* _Work task_: Keep every word of the listing and drop the images when you write it out.

* _Data extracts_:
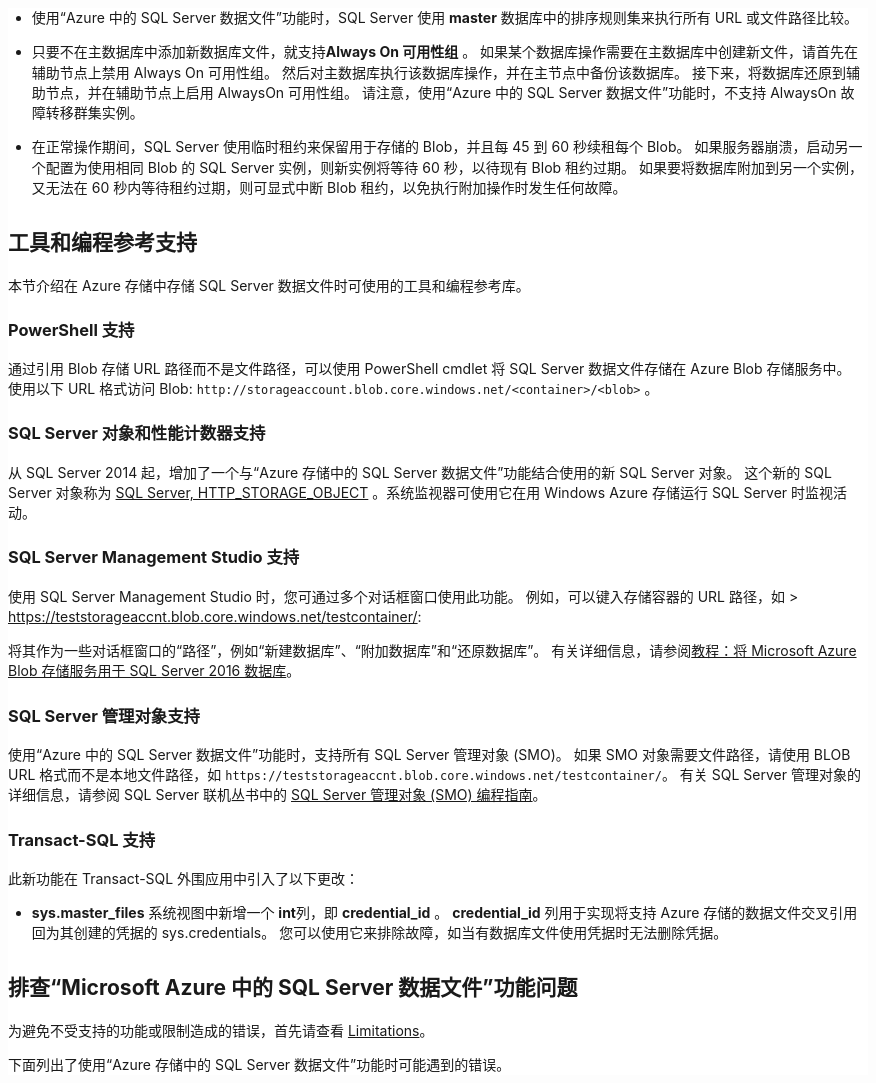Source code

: -   使用“Azure 中的 SQL Server 数据文件”功能时，SQL Server 使用 **master** 数据库中的排序规则集来执行所有 URL 或文件路径比较。  
  
-   只要不在主数据库中添加新数据库文件，就支持**Always On 可用性组** 。 如果某个数据库操作需要在主数据库中创建新文件，请首先在辅助节点上禁用 Always On 可用性组。 然后对主数据库执行该数据库操作，并在主节点中备份该数据库。 接下来，将数据库还原到辅助节点，并在辅助节点上启用 AlwaysOn 可用性组。 请注意，使用“Azure 中的 SQL Server 数据文件”功能时，不支持 AlwaysOn 故障转移群集实例。  
  
-   在正常操作期间，SQL Server 使用临时租约来保留用于存储的 Blob，并且每 45 到 60 秒续租每个 Blob。 如果服务器崩溃，启动另一个配置为使用相同 Blob 的 SQL Server 实例，则新实例将等待 60 秒，以待现有 Blob 租约过期。 如果要将数据库附加到另一个实例，又无法在 60 秒内等待租约过期，则可显式中断 Blob 租约，以免执行附加操作时发生任何故障。  
  
## <a name="tools-and-programming-reference-support"></a>工具和编程参考支持  
 本节介绍在 Azure 存储中存储 SQL Server 数据文件时可使用的工具和编程参考库。  
  
### <a name="powershell-support"></a>PowerShell 支持  
 通过引用 Blob 存储 URL 路径而不是文件路径，可以使用 PowerShell cmdlet 将 SQL Server 数据文件存储在 Azure Blob 存储服务中。 使用以下 URL 格式访问 Blob: `http://storageaccount.blob.core.windows.net/<container>/<blob>` 。  
  
### <a name="sql-server-object-and-performance-counters-support"></a>SQL Server 对象和性能计数器支持  
 从 SQL Server 2014 起，增加了一个与“Azure 存储中的 SQL Server 数据文件”功能结合使用的新 SQL Server 对象。 这个新的 SQL Server 对象称为 [SQL Server, HTTP_STORAGE_OBJECT](../../relational-databases/performance-monitor/sql-server-http-storage-object.md) 。系统监视器可使用它在用 Windows Azure 存储运行 SQL Server 时监视活动。  
  
### <a name="sql-server-management-studio-support"></a>SQL Server Management Studio 支持  
 使用 SQL Server Management Studio 时，您可通过多个对话框窗口使用此功能。 例如，可以键入存储容器的 URL 路径，如 > https://teststorageaccnt.blob.core.windows.net/testcontainer/:
 
 将其作为一些对话框窗口的“路径”，例如“新建数据库”、“附加数据库”和“还原数据库”。 有关详细信息，请参阅[教程：将 Microsoft Azure Blob 存储服务用于 SQL Server 2016 数据库](https://msdn.microsoft.com/library/dn466438.aspx)。  
  
### <a name="sql-server-management-objects-support"></a>SQL Server 管理对象支持  
 使用“Azure 中的 SQL Server 数据文件”功能时，支持所有 SQL Server 管理对象 (SMO)。 如果 SMO 对象需要文件路径，请使用 BLOB URL 格式而不是本地文件路径，如 `https://teststorageaccnt.blob.core.windows.net/testcontainer/`。 有关 SQL Server 管理对象的详细信息，请参阅 SQL Server 联机丛书中的 [SQL Server 管理对象 (SMO) 编程指南](../../relational-databases/server-management-objects-smo/sql-server-management-objects-smo-programming-guide.md)。  
  
### <a name="transact-sql-support"></a>Transact-SQL 支持  
 此新功能在 Transact-SQL 外围应用中引入了以下更改：  
  
-   **sys.master_files** 系统视图中新增一个 **int**列，即 **credential_id** 。 **credential_id** 列用于实现将支持 Azure 存储的数据文件交叉引用回为其创建的凭据的 sys.credentials。 您可以使用它来排除故障，如当有数据库文件使用凭据时无法删除凭据。  
  
##  <a name="bkmk_Troubleshooting"></a> 排查“Microsoft Azure 中的 SQL Server 数据文件”功能问题  
 为避免不受支持的功能或限制造成的错误，首先请查看 [Limitations](../../relational-databases/databases/sql-server-data-files-in-microsoft-azure.md#bkmk_Limitations)。  
  
 下面列出了使用“Azure 存储中的 SQL Server 数据文件”功能时可能遇到的错误。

* _Written reply_:
Source code

: -   使用“Azure 中的 SQL Server 数据文件”功能时，SQL Server 使用 **master** 数据库中的排序规则集来执行所有 URL 或文件路径比较。  
  
-   只要不在主数据库中添加新数据库文件，就支持**Always On 可用性组** 。 如果某个数据库操作需要在主数据库中创建新文件，请首先在辅助节点上禁用 Always On 可用性组。 然后对主数据库执行该数据库操作，并在主节点中备份该数据库。 接下来，将数据库还原到辅助节点，并在辅助节点上启用 AlwaysOn 可用性组。 请注意，使用“Azure 中的 SQL Server 数据文件”功能时，不支持 AlwaysOn 故障转移群集实例。  
  
-   在正常操作期间，SQL Server 使用临时租约来保留用于存储的 Blob，并且每 45 到 60 秒续租每个 Blob。 如果服务器崩溃，启动另一个配置为使用相同 Blob 的 SQL Server 实例，则新实例将等待 60 秒，以待现有 Blob 租约过期。 如果要将数据库附加到另一个实例，又无法在 60 秒内等待租约过期，则可显式中断 Blob 租约，以免执行附加操作时发生任何故障。  
  
## <a name="tools-and-programming-reference-support"></a>工具和编程参考支持  
 本节介绍在 Azure 存储中存储 SQL Server 数据文件时可使用的工具和编程参考库。  
  
### <a name="powershell-support"></a>PowerShell 支持  
 通过引用 Blob 存储 URL 路径而不是文件路径，可以使用 PowerShell cmdlet 将 SQL Server 数据文件存储在 Azure Blob 存储服务中。 使用以下 URL 格式访问 Blob: `http://storageaccount.blob.core.windows.net/<container>/<blob>` 。  
  
### <a name="sql-server-object-and-performance-counters-support"></a>SQL Server 对象和性能计数器支持  
 从 SQL Server 2014 起，增加了一个与“Azure 存储中的 SQL Server 数据文件”功能结合使用的新 SQL Server 对象。 这个新的 SQL Server 对象称为 [SQL Server, HTTP_STORAGE_OBJECT](../../relational-databases/performance-monitor/sql-server-http-storage-object.md) 。系统监视器可使用它在用 Windows Azure 存储运行 SQL Server 时监视活动。  
  
### <a name="sql-server-management-studio-support"></a>SQL Server Management Studio 支持  
 使用 SQL Server Management Studio 时，您可通过多个对话框窗口使用此功能。 例如，可以键入存储容器的 URL 路径，如 > https://teststorageaccnt.blob.core.windows.net/testcontainer/:
 
 将其作为一些对话框窗口的“路径”，例如“新建数据库”、“附加数据库”和“还原数据库”。 有关详细信息，请参阅[教程：将 Microsoft Azure Blob 存储服务用于 SQL Server 2016 数据库](https://msdn.microsoft.com/library/dn466438.aspx)。  
  
### <a name="sql-server-management-objects-support"></a>SQL Server 管理对象支持  
 使用“Azure 中的 SQL Server 数据文件”功能时，支持所有 SQL Server 管理对象 (SMO)。 如果 SMO 对象需要文件路径，请使用 BLOB URL 格式而不是本地文件路径，如 `https://teststorageaccnt.blob.core.windows.net/testcontainer/`。 有关 SQL Server 管理对象的详细信息，请参阅 SQL Server 联机丛书中的 [SQL Server 管理对象 (SMO) 编程指南](../../relational-databases/server-management-objects-smo/sql-server-management-objects-smo-programming-guide.md)。  
  
### <a name="transact-sql-support"></a>Transact-SQL 支持  
 此新功能在 Transact-SQL 外围应用中引入了以下更改：  
  
-   **sys.master_files** 系统视图中新增一个 **int**列，即 **credential_id** 。 **credential_id** 列用于实现将支持 Azure 存储的数据文件交叉引用回为其创建的凭据的 sys.credentials。 您可以使用它来排除故障，如当有数据库文件使用凭据时无法删除凭据。  
  
##  <a name="bkmk_Troubleshooting"></a> 排查“Microsoft Azure 中的 SQL Server 数据文件”功能问题  
 为避免不受支持的功能或限制造成的错误，首先请查看 [Limitations](../../relational-databases/databases/sql-server-data-files-in-microsoft-azure.md#bkmk_Limitations)。  
  
 下面列出了使用“Azure 存储中的 SQL Server 数据文件”功能时可能遇到的错误。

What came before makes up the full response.